Non-credentialed vulnerability scans
Scanner that do not use credentials.
Penetration Testing
Designed to exploit system weaknesses.
- Relies on tester’s skill and knowledge,
- Usually conducted by independent contractor,
- Tests usually conducted outside the security perimeter and may even disrupt network operations,
- End result is penetration test report;
Third-Party Integration
Risk of combining systems and data with outside entities, continues to
grow.
- On-boarding - Start-up relationship between partners.
- Off-boarding - Termination of agreements.
Service Level Agreement (SLA)
Service contract between a vendor and a client.
Blanket Purchase Agreement (BPA)
Prearranged purchase or sale agreement between a government agency and a business.
Memorandum of Understanding (MOU)
Describes agreement between two or more parties.
Interconnection Security Agreement (ISA)
Agreement intended to minimize security risks for data transmitted across a network.
Mitigating and Deterring Attacks
- Standard techniques for mitigating and deterring
attacks:
– Creating a security posture,
– Selecting and configuring controls,
– Hardening,
– Reporting;
Creating a Security Posture
- Describes strategy regarding security.
- Elements of security posture:
– Initial baseline configuration,
– Continuous security monitoring,
– Remediation;
Selecting Appropriate Controls
- Selecting appropriate controls to use is key to mitigating and deterring attacks.
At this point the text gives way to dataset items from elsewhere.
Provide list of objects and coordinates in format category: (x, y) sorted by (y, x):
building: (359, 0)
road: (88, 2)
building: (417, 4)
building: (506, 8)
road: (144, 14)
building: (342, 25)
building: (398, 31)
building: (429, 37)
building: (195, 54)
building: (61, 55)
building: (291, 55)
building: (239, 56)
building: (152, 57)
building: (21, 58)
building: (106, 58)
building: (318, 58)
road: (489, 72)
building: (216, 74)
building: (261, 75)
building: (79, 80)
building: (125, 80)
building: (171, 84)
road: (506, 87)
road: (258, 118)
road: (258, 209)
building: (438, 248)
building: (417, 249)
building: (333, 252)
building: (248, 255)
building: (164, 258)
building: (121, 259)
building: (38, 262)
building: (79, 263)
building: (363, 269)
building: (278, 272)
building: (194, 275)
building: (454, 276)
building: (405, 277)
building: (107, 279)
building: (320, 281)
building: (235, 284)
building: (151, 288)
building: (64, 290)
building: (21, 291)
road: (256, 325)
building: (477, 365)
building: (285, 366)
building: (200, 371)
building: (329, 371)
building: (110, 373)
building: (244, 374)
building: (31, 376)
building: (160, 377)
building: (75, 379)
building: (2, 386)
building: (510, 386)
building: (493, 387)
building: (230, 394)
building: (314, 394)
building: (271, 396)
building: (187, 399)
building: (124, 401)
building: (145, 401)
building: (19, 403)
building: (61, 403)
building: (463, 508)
- Many different controls can be used.
- Common controls are important to meet specific security goals.
Configuring Controls
- Key to mitigating and deterring attacks is proper configuration and testing of the controls.
- One category of controls is those either detect or prevent attacks.
Hardening
Eliminate as many security risks as possible.
- Techniques to harden systems:
– Protecting accounts with passwords,
– Disabling unnecessary accounts,
– Disabling unnecessary services,
– Protecting management interfaces and applications;
Reporting
- Providing information regarding events that occur.
- Alarms or alerts - Sound warning if specific situation is occurring.
- Reporting can provide information on trends.
- Can indicate a serious impending situation.